--- Sayfa alıntısı ---
_ _ _ _ _ _ _

بِسۡمِ ٱللَّهِ ٱلرَّحۡمَٰنِ ٱلرَّحِيمِ

حَتَّىٰٓ إِذَا بَلَغَ مَغۡرِبَ ٱلشَّمۡسِ وَجَدَهَا تَغۡرُبُ فِي عَيۡنٍ حَمِئَةٖ وَوَجَدَ عِندَهَا قَوۡمٗاۖ قُلۡنَا يَٰذَا ٱلۡقَرۡنَيۡنِ إِمَّآ أَن تُعَذِّبَ وَإِمَّآ أَن تَتَّخِذَ فِيهِمۡ حُسۡنٗا ٨٦

Tâ gün batıya vardığı vakit onu balçıkla bir gözde gurub ediyor buldu, bir de bunun yanında bir kavim buldu, dedik ki : ey Zülkarneyn! ya tazib edersin veya haklarında bir güzellik ittihaz eylersin.

– Elmalılı Hamdi Yazır

En sonunda güneşin battığı yere vardığı zaman; onu kara bir suda batıyor buldu. Orada bir kavme rastladı. Zülkarneyn, onlara azab da edebilirsin, iyi muamelede de bulunabilirsin, dedik.

– İbni Kesir

Güneşin battığı yere varınca, onu siyah balçıklı bir su gözesinde batar (gibi) buldu. Orada (kâfir) bir kavim gördü. “Ey Zülkarneyn! Ya (onları) cezalandırırsın ya da haklarında iyilik yolunu tutarsın” dedik.

_ _ _ _ _ _ _

--- Veri kesitleri ---
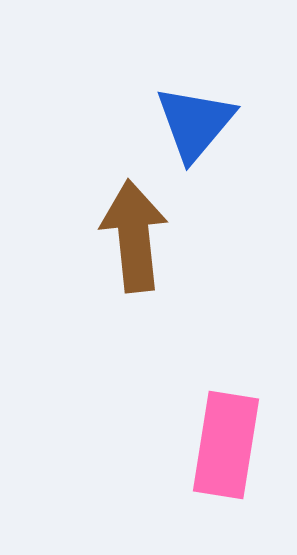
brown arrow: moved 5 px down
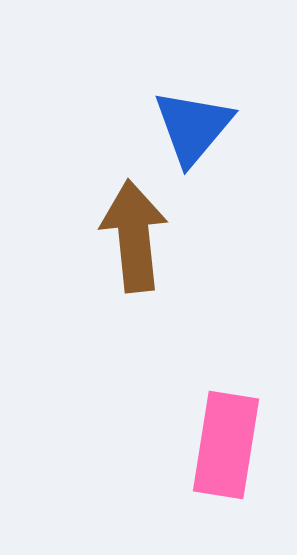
blue triangle: moved 2 px left, 4 px down
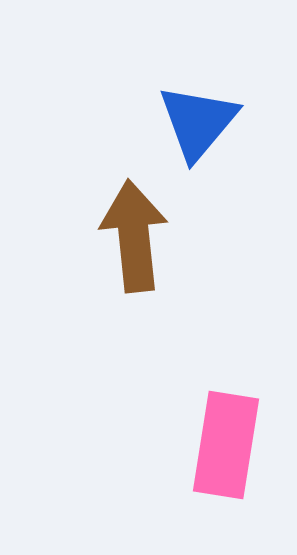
blue triangle: moved 5 px right, 5 px up
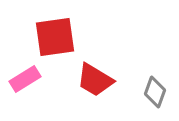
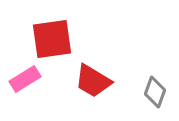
red square: moved 3 px left, 2 px down
red trapezoid: moved 2 px left, 1 px down
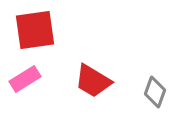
red square: moved 17 px left, 9 px up
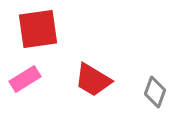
red square: moved 3 px right, 1 px up
red trapezoid: moved 1 px up
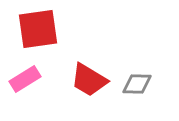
red trapezoid: moved 4 px left
gray diamond: moved 18 px left, 8 px up; rotated 72 degrees clockwise
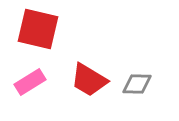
red square: rotated 21 degrees clockwise
pink rectangle: moved 5 px right, 3 px down
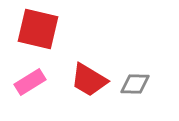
gray diamond: moved 2 px left
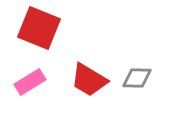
red square: moved 1 px right, 1 px up; rotated 9 degrees clockwise
gray diamond: moved 2 px right, 6 px up
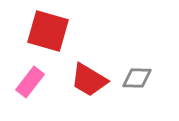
red square: moved 9 px right, 3 px down; rotated 6 degrees counterclockwise
pink rectangle: rotated 20 degrees counterclockwise
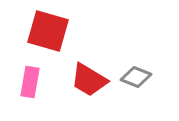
gray diamond: moved 1 px left, 1 px up; rotated 20 degrees clockwise
pink rectangle: rotated 28 degrees counterclockwise
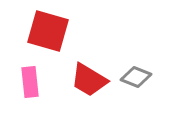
pink rectangle: rotated 16 degrees counterclockwise
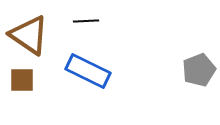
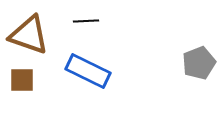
brown triangle: rotated 15 degrees counterclockwise
gray pentagon: moved 7 px up
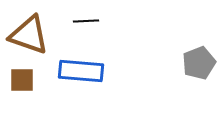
blue rectangle: moved 7 px left; rotated 21 degrees counterclockwise
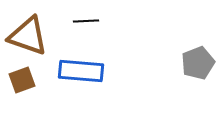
brown triangle: moved 1 px left, 1 px down
gray pentagon: moved 1 px left
brown square: rotated 20 degrees counterclockwise
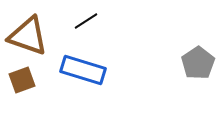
black line: rotated 30 degrees counterclockwise
gray pentagon: rotated 12 degrees counterclockwise
blue rectangle: moved 2 px right, 1 px up; rotated 12 degrees clockwise
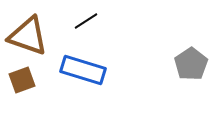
gray pentagon: moved 7 px left, 1 px down
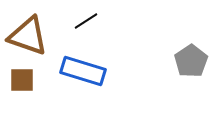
gray pentagon: moved 3 px up
blue rectangle: moved 1 px down
brown square: rotated 20 degrees clockwise
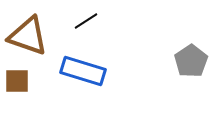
brown square: moved 5 px left, 1 px down
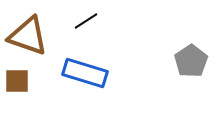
blue rectangle: moved 2 px right, 2 px down
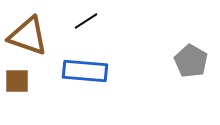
gray pentagon: rotated 8 degrees counterclockwise
blue rectangle: moved 2 px up; rotated 12 degrees counterclockwise
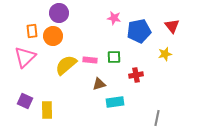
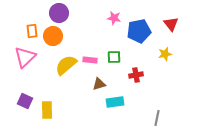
red triangle: moved 1 px left, 2 px up
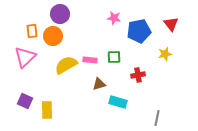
purple circle: moved 1 px right, 1 px down
yellow semicircle: rotated 10 degrees clockwise
red cross: moved 2 px right
cyan rectangle: moved 3 px right; rotated 24 degrees clockwise
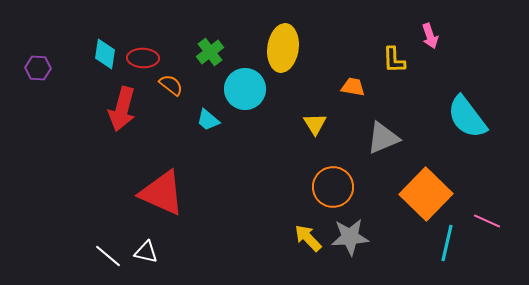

_ _ _ _ _ _ _

--- Görev tanımı ---
Zülkarneyn metnine bakarak şu soruları cevaplayın:
1. Elmalılı Hamdi Yazır'ın çevirisinde güneş nerede batıyor bulunuyor?
2. İbni Kesir'in çevirisinde güneş nasıl bir suda batıyor?
3. En son çeviride kavim için parantez içinde hangi söz kullanılıyor?
Öğeler, Zülkarneyn metninden ayrı bir malzemedir.

--- Alıştırmanın cevabı ---
1. Balçıkla bir gözde.
2. Kara bir suda.
3. Kâfir.